Stepping through the 13th century gatehouse is a journey through a time portal. The ravaged ruins speak of the now invisible and silent inhabitants and their way of life - guardrooms with no fireplaces, an outer bailey surrounded by towers, the domestic quarters standing at the heart of the castle.
Imagine the chapel with its silver candlesticks, the solar with its fire burning, the stables full of horses, the hall hung with tapestries, the bakery and the brewery with their distinctive and pungent scents. Keep an eye out for the worn and weathered symbol of power, the carved-in-stone Percy lion on the Lion Tower arch.
But it is the largely intact three-storey keep that provides the most fascinating part of the journey. This magnificent eight-towered edifice was built to withstand the mightiest of enemies. Once, within its forbidding walls, treason against King Henry IV was plotted.
The basement houses the dungeon along with storerooms large enough for food and drink to withstand a siege. An early skylight serves as a channel for rainwater flowing either into a large tank at the foot of the lightwell or into a pipe to flush out the latrine shafts. Up the worn stone staircase the great hall, laid with trestle tables, awaits the dinner hour.

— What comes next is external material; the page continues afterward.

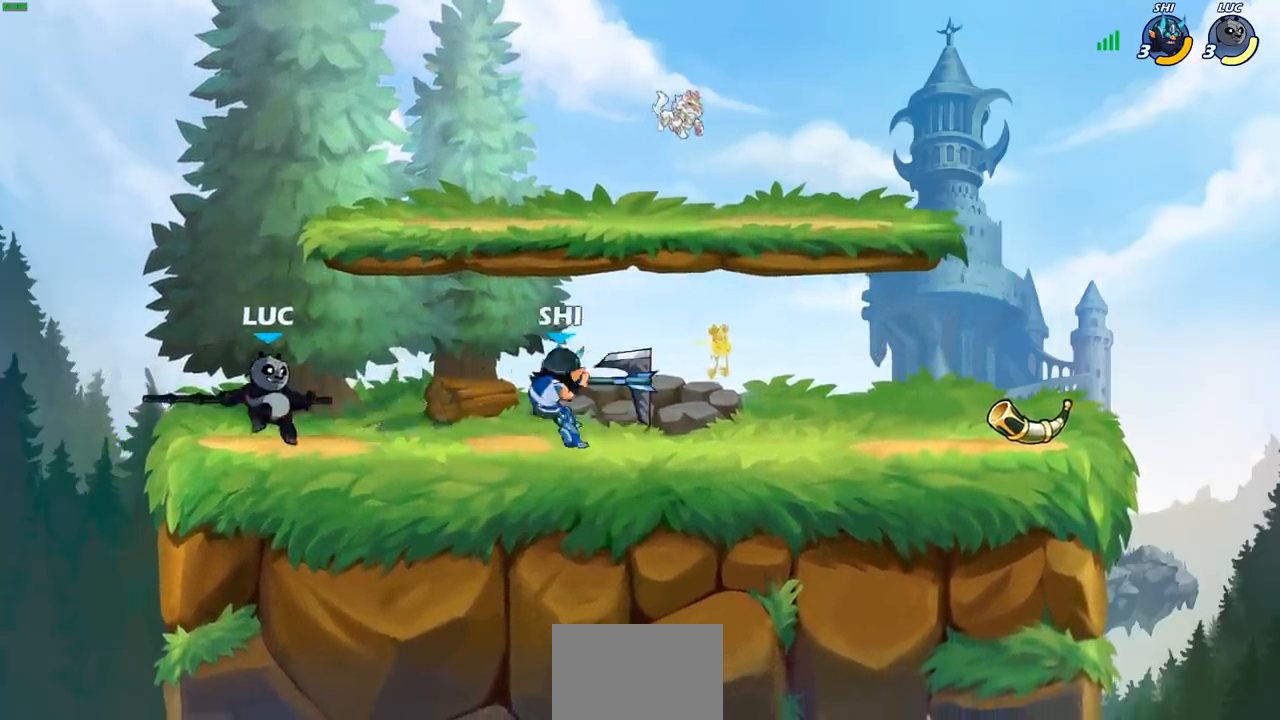
{"buttons": [], "left_stick": "center", "right_stick": "center", "events": [[133, "CIRCLE", "down"], [150, "left_stick", "right"], [217, "CIRCLE", "up"], [250, "left_stick", "center"]]}
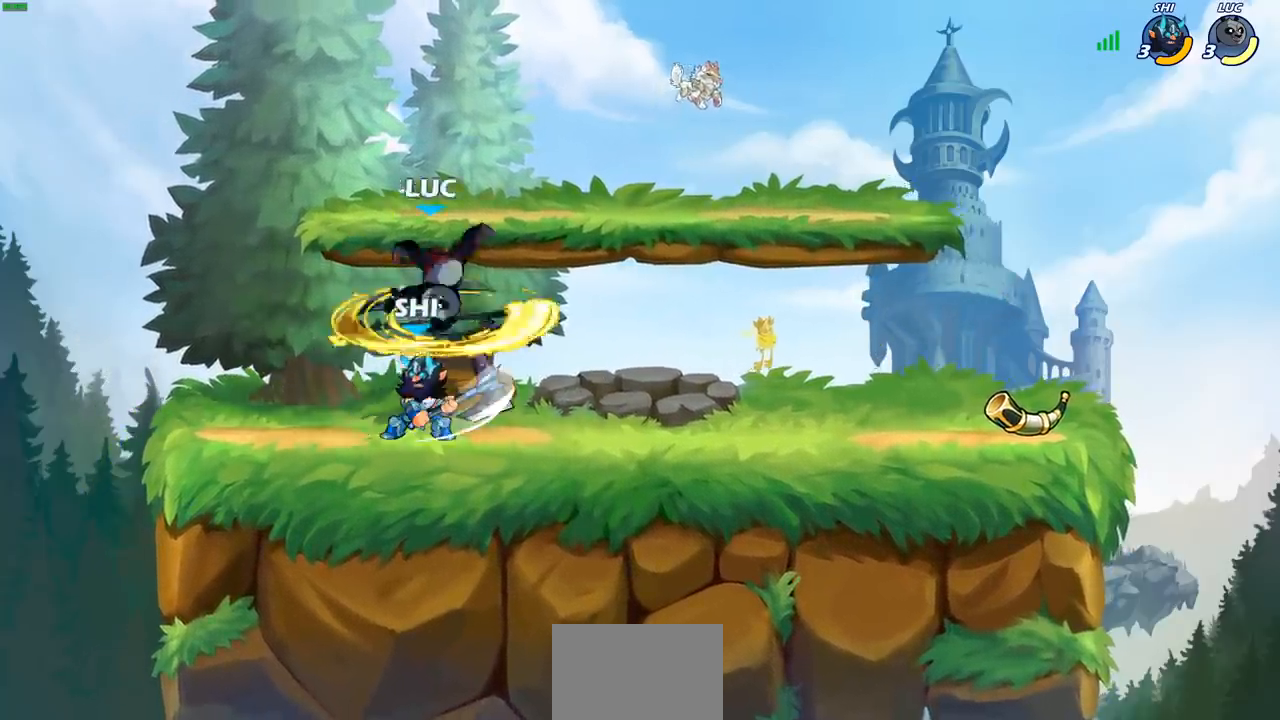
{"buttons": ["CROSS", "R2"], "left_stick": "up", "right_stick": "center", "events": [[283, "left_stick", "left"], [350, "CROSS", "down"], [417, "R2", "down"], [467, "left_stick", "up"]]}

Nearby the kitchens with their iron cauldron and huge fireplace brim with activity, while the chapel is a place of quiet prayer. The great chamber, laid with rushes on the floor, is bright with candlelight. Here family members seek privacy and comfort.
In the past Warkworth Castle was a fortified residence, a great castle, and a centre of authority. Today, that power is gone, but the majestic ruins still rule the countryside.
The site is run by English Heritage. There is an entry fee, though Free admission to members.